3. „Store“: Bei diesem Schritt werden die Sensordaten gespeichert und für die Analyse bereitgestellt. Dafür eignen sich je nach Einsatzszenario unterschiedliche Technologien. Ist für die Datenanalyse Hadoop im Einsatz, sind leistungsstarke Storage-Lösungen, so genannte Enterprise-Class-Speicherlösungen, empfehlenswert. Als Speicher in Industrie-PCs für Edge Computing kommen in der Regel SSDs zum Einsatz. Stream Analytics, also Echtzeitberechnungen von Datenströmen, benötigen hingegen schnelle Flash-Ressourcen. Hilfreich, um große Mengen an Daten im zentralen Data Lake aufzubewahren, ist zudem ein skalierbarer Cloud-Storage. Wichtig ist darüber hinaus ein Datenmanagement-Betriebssystem, durch das Daten zwischen verschiedenen Speicherlösungen verschoben oder gespiegelt werden können.

4. „Analyze“: Umfasst die Analyse der Sensordaten.

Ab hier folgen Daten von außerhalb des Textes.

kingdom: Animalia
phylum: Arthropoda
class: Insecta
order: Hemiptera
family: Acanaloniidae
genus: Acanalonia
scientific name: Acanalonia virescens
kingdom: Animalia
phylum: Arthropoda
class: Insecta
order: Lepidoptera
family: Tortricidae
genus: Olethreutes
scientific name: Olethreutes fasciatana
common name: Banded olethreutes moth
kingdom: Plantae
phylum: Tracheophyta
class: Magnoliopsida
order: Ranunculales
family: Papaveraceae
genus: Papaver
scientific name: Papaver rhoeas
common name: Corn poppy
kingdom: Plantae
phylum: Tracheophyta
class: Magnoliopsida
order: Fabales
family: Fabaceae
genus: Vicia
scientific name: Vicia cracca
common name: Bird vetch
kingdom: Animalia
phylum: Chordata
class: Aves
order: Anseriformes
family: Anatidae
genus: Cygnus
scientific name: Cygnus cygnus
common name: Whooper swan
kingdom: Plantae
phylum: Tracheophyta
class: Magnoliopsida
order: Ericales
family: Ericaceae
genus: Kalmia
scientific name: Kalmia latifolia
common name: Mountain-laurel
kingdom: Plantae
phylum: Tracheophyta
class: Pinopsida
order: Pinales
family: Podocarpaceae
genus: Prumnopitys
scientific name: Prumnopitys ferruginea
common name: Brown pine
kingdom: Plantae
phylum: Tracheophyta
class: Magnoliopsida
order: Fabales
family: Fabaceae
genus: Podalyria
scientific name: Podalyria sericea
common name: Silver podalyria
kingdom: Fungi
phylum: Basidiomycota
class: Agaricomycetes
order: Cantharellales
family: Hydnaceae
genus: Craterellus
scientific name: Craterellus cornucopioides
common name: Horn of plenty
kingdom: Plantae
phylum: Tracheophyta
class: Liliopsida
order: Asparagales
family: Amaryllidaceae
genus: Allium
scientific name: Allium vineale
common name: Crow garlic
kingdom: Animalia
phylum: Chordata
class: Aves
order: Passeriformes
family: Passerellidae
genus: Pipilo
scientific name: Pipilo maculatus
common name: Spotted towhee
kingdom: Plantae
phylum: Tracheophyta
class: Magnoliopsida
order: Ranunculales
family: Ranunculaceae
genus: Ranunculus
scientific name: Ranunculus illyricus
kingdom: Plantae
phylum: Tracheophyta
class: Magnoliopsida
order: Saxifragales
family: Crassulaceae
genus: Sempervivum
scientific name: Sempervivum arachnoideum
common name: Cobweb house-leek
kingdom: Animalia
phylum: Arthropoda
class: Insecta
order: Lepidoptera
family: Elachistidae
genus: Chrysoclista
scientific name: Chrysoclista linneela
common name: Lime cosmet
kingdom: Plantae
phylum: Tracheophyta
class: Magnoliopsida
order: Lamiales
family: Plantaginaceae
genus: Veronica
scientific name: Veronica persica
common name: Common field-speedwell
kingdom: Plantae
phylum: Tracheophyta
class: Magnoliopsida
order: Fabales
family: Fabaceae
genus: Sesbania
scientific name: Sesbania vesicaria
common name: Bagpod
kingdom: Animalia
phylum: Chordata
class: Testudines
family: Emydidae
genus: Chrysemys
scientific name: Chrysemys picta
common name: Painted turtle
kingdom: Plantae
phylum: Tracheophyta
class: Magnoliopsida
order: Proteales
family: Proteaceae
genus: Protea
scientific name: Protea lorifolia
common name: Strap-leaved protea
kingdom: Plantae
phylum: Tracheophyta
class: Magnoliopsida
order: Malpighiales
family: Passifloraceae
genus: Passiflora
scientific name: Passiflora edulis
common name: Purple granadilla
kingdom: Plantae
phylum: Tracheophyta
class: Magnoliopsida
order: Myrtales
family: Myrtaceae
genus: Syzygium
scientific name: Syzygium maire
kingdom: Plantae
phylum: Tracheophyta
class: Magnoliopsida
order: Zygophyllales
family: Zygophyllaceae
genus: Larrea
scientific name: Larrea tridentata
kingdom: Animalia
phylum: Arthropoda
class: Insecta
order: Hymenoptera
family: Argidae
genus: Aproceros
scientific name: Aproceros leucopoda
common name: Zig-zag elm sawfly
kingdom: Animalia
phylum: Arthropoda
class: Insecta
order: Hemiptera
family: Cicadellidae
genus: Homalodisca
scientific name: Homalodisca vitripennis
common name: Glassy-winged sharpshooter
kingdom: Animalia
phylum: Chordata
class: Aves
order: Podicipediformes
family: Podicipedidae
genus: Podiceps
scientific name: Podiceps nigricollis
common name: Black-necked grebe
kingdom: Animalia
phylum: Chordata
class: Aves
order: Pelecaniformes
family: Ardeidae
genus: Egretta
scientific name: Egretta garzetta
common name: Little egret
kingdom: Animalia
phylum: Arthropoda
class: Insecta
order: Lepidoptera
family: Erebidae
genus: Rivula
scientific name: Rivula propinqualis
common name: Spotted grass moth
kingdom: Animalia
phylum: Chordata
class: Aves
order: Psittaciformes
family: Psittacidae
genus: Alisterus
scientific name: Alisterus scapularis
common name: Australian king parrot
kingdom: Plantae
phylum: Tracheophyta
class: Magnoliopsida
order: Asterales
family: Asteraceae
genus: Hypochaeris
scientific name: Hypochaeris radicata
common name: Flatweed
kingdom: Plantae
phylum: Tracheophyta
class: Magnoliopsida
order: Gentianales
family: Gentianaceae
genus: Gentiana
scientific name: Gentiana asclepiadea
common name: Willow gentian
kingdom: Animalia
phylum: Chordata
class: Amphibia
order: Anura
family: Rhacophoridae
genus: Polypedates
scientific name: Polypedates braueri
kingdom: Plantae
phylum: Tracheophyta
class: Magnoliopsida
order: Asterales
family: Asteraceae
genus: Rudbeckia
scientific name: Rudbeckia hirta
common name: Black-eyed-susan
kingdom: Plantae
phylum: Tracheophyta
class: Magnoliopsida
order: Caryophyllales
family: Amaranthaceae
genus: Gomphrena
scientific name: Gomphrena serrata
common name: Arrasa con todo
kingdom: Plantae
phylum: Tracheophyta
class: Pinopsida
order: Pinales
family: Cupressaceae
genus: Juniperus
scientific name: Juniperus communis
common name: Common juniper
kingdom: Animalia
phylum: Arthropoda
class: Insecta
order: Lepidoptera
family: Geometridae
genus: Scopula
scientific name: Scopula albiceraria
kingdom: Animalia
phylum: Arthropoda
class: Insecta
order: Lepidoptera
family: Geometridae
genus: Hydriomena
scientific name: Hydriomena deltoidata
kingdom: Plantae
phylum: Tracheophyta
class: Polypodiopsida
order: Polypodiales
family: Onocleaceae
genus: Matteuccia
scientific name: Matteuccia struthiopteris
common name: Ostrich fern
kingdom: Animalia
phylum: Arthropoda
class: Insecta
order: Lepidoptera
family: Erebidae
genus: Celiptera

Auch hier gilt es, abhängig vom Anwendungsfall die richtigen Lösungen auszuwählen. Um große Mengen an strukturierten und unstrukturierten Daten aus dem Data Lake zu verarbeiten, eignen sich zum Beispiel das Framework Hadoop und NoSQL (Not Only SQL)-Datenbanklösungen wie Couchbase, MongoDB oder Cassandra. Für Echtzeitanalysen kommen unter anderem SAP HANA oder SAP Business Objects zum Einsatz. In dieser Phase lassen sich überdies die Analyseergebnisse mit dem ERP-System verknüpfen.

5. „Archive“: Sorgt für eine kosteneffiziente Langzeitarchivierung der Sensordaten. Ein wichtiger Aspekt dieser fünften Phase ist die regelbasierte, automatisierte Datenklassifizierung. So kann das System Daten nach der gesetzlichen Vorhaltezeit automatisch löschen. Auch das Storage Tiering kommt hier zum Zuge: Bei dieser Methode werden die Daten entsprechend ihrer Zugriffe auf unterschiedliche Speichermedien verteilt. So landen Daten in der Anfangsphase der Archivierung oft zunächst auf schnelleren Systemen, da sie noch häufiger abgerufen werden. Später ruhen sie auf weniger performanten, preiswerteren Speicherlösungen. Auch das Auslagern von Daten in eine Cloud oder der Abzug aus der Cloud sind Themen, um die es in der Archivierungsphase geht.